# DOCUMENT EXTRACT
☆ ☆ ☆ ☆ ☆
Ardens has a number of reports to assist in reviewing female patients of childbearing potential on Valproate. These reports can be accessed in 'Clinical Reporting > Ardens > Prescribing | Alerts > Womens Health'. Along side the reports, Ardens has a Valproate monitoring template and patient status alert to highlight patients requiring review. Further information about the Ardens 'Valproate' resources can be found here.  


Clear actions have been set for general practices to identify and recall existing patients, provide them with a copy of the Patient Guide, to check they have had a specialist review in the last year and to have systems in place to identify and appropriately manage new patients who are prescribed valproate and are of child bearing potential. 


The pregnancy prevention programme requires GPs to: 

  • Ensure continuous use of highly effective contraception in all women of childbearing potential (consider the need for pregnancy testing if not a highly effective method).
  • Check that all patients have an up to date, signed, Annual Risk Acknowledgment Form each time a repeat prescription is issued. 
  • Ensure the patient is referred back to the specialist for review, annually. • Refer back to the specialist urgently (within days) in case of unplanned pregnancy; or 
  • where a patient wants to plan a pregnancy.


The practices can use Ardens reports to identify at risk patients and ensure timely recall for clinical review in line with the MHRA alert. Such continuous measurement can be used to demonstrate compliance with the MHRA alert. The QOF quality improvement programme offers general practice a further opportunity to ensure these actions have been completed and that ongoing systems to protect patients from harm have been put in place. 



Lithium

Ardens has a number of resources available to review patients prescribed Lithium. There are reports to identify patients who have outstanding monitoring which can be accessed in 'Clinical Reporting > Ardens > Prescribing | Alerts > Mental health'.  Along side the reports, Ardens has a Lithium monitoring template and patient status alert to highlight patients requiring review. Further information about the Ardens 'Lithium' resources can be found here.
☆ ☆ ☆ ☆ ☆
# EXTRACTED INFORMATION
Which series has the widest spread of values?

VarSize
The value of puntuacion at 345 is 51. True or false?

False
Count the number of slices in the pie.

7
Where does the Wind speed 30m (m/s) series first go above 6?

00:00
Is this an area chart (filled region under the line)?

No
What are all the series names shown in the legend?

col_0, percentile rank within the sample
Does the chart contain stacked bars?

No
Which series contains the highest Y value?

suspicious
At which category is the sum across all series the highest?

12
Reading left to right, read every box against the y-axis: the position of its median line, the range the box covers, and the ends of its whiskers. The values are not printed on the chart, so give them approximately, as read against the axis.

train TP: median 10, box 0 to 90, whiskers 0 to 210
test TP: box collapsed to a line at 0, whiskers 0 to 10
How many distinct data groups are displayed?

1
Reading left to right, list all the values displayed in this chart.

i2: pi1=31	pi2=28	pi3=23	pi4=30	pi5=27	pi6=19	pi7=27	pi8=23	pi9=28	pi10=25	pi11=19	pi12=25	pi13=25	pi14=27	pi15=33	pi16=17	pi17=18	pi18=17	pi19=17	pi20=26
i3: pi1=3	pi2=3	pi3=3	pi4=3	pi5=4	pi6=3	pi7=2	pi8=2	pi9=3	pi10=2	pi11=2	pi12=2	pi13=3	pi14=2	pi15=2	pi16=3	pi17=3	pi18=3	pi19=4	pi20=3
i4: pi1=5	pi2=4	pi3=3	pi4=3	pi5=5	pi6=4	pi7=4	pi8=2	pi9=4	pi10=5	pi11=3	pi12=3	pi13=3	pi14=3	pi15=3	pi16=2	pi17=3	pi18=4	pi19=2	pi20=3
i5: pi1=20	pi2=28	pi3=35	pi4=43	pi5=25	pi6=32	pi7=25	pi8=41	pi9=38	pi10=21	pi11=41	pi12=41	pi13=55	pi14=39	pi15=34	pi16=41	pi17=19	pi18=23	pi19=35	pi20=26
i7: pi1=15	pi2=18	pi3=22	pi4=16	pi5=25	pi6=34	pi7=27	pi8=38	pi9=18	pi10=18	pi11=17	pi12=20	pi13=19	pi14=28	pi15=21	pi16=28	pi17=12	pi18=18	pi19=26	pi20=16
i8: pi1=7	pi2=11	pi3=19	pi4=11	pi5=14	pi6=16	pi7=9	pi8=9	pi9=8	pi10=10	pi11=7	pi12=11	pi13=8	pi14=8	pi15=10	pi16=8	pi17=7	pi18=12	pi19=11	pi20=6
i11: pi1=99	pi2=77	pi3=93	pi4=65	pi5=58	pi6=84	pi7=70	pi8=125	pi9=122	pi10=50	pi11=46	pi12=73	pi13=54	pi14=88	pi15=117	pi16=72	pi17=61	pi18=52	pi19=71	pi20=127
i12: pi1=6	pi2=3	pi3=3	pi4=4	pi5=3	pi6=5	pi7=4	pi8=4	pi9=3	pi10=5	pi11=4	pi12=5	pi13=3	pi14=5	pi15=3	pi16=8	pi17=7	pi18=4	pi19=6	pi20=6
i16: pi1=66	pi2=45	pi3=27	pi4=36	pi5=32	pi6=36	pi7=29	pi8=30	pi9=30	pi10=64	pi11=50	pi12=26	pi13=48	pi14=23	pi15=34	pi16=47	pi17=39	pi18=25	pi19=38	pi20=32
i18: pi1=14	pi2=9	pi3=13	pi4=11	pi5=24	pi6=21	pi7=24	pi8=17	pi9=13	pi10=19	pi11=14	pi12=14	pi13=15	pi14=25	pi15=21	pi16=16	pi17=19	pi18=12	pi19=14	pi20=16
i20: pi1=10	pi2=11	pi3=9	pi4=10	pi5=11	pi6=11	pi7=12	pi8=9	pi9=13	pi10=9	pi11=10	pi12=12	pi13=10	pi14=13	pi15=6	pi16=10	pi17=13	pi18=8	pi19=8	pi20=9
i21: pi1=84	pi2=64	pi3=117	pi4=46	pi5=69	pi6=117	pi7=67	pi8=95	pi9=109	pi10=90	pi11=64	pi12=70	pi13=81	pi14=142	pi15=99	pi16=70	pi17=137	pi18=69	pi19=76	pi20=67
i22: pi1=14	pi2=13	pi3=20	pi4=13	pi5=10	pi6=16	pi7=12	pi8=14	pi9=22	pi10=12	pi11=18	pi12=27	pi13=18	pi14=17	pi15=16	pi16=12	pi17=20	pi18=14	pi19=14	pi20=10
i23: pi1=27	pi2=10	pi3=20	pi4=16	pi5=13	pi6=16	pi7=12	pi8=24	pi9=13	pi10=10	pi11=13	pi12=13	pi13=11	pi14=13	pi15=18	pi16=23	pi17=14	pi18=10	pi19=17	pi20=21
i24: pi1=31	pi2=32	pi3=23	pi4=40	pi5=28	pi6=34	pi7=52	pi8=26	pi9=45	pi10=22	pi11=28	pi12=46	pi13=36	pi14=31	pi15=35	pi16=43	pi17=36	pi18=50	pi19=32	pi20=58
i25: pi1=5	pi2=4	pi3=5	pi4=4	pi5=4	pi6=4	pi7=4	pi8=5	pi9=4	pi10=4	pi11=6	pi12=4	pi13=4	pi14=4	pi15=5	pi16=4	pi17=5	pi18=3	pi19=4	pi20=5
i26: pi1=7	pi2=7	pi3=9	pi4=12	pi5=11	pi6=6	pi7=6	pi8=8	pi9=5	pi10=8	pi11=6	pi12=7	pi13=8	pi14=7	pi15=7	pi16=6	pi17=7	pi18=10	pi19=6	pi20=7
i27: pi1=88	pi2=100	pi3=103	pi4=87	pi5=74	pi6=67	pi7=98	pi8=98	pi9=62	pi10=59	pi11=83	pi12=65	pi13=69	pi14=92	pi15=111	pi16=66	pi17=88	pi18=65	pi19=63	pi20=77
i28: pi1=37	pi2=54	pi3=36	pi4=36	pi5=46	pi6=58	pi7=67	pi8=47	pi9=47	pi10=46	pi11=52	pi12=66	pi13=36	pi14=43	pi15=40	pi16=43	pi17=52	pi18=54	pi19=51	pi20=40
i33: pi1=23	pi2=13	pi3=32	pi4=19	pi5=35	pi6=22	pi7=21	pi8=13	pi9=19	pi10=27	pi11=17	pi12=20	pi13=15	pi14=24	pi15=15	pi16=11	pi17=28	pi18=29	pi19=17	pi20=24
☆ ☆ ☆ ☆ ☆
# WORK TASK 1
In the Ardens valproate and lithium text, where can the reports that identify patients with outstanding lithium monitoring be accessed?
# WORK TASK 2
Go on with the Ardens valproate and lithium text, starting after its last sentence.

# RESPONSE AREA 1
They can be accessed in 'Clinical Reporting > Ardens > Prescribing | Alerts > Mental health'.

# RESPONSE AREA 2
Using Ardens searches practice will be able to identify individual patients prescribed lithium who are not being managed in line with NICE guidance. Practices are encouraged to review their process for following up a person who has not responded to invitations for monitoring or fails to order or collect prescriptions to ensure concordance with treatment plans and avoid clinical deterioration and crisis. Practices can use the quality improvement approach to ensure their processes for lithium monitoring are robust and comply with NICE guidance and take action to identify and reduce any risks to individual patients. Ardens has a robust drug motioning process which includes Lithium, find out more here



NSAIDs

Ardens has a number of resources available to review patients prescribed NSAIDs. There are reports to identify patients  prescribed NSAIDs with a potential contraindication, or without appropriate gastroprotection which can be accessed in 'Clinical Reporting > Ardens > Prescribing | Alerts > NSAIDs and Paracetamol'.  Along side the reports, Ardens has a NSAID monitoring template and patient status alert to highlight patients requiring review. Further information about the Ardens 'NSAID' resources can be found here.  


Examples of the audit standards which practices could adopt are: 

  • No patients with a current clinical contraindication are currently being prescribed an NSAID medication. 
  • 100% of patients with an NSAID medication on regularly receiving a repeat prescription have had a documented clinical safety risk review in the last 12 months.
  • 100% of patients identified as high risk and requiring ongoing treatment have been prescribed a selective NSAID. 
  • 100% of patients identified as moderate risk and requiring ongoing treatment have been prescribed an appropriate NSAID with proton pump inhibitor unless contraindicated.